D’ores et déjà, une planète « neuve » a été choisie pour eux parmi celles qui ont été récemment découvertes. D’autre part, des liaisons ont pu être établies avec les civilisations d’humanoïdes représentées au Bzolkr. L’évacuation venait de commencer quand je suis parti, il y a douze jours. Une quinzaine de nos astronefs étaient déjà là-bas, et il en arrive d’autres matin et soir.

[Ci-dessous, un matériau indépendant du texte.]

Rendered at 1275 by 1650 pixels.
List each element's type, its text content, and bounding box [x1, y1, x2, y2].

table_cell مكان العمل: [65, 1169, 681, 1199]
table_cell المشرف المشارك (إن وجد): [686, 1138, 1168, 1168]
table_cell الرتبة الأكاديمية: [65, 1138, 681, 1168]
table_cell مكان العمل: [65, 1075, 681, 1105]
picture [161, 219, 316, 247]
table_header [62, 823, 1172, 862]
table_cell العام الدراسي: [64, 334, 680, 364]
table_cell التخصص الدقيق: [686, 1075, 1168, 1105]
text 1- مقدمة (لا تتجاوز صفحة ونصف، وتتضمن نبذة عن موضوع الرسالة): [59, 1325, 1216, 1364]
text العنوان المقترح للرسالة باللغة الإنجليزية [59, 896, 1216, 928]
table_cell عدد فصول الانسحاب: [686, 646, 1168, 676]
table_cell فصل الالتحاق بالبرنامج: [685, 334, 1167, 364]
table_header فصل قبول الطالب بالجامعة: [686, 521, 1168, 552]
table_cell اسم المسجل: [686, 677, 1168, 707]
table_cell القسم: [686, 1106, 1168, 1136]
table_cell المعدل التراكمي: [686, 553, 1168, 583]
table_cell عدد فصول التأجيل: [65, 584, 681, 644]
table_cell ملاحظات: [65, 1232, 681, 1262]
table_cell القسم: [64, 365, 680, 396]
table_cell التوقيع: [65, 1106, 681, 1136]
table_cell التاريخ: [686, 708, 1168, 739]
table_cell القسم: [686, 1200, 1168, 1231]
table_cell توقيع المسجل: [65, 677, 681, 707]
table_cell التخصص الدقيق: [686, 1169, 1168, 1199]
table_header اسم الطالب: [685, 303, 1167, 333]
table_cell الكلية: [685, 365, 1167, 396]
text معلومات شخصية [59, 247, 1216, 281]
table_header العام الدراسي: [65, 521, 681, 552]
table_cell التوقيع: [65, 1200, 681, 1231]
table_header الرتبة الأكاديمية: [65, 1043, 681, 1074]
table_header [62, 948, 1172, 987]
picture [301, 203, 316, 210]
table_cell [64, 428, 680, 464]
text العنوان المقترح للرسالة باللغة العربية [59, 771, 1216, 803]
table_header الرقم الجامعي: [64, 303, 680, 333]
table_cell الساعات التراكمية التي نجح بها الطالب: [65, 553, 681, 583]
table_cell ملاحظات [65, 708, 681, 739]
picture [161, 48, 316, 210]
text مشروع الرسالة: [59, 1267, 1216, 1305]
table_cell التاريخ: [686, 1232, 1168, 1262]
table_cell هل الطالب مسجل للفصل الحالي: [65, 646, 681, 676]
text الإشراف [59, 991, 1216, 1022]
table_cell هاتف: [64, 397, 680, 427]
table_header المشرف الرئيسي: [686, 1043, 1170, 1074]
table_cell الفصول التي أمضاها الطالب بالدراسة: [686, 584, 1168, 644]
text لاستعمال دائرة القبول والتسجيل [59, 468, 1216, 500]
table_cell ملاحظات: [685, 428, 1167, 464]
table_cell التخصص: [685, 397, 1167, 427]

Mon frère et mes anciens amis de la mission et tous ceux de notre race devenus géants, et aussi les humanoïdes, m’ont fait des adieux émouvants, mais ne voulurent pas sortir de leur prison pour m’accompagner. Mon frère et sa fiancée devaient d’ailleurs partir eux-mêmes le lendemain pour leur nouveau destin. Le conseil de gestion des Bomors assista, au grand complet, à notre départ. Pflat me serra longuement les mains, me remercia encore avec effusion et me dit :
— J’espère que vous reviendrez nous voir.
Je n’ai pas dit non.
Maintenant, vous savez tout. Je n’ai qu’un mot à ajouter. Désormais l’univers a pour nous un aspect nouveau. Nous allons entretenir des relations de plus en plus nombreuses, et je l’espère fructueuses, avec des races d’humanoïdes dont nous ne soupçonnions même pas l’existence. Et nos contacts avec les Bomors nous ont révélé, dans l’ordre de la science et des techniques, une foule de choses dont les applications vont améliorer encore, et extraordinairement, nos conditions de vie.
Il n’est pas sans précédent que d’un affreux malheur sortent finalement des bienfaits. C’est encore une des lois cruelles de cet univers. Mais je ne veux pas épiloguer davantage sur ces étranges événements. Je laisse la place aux images. Vous en verrez qui vous stupéfieront.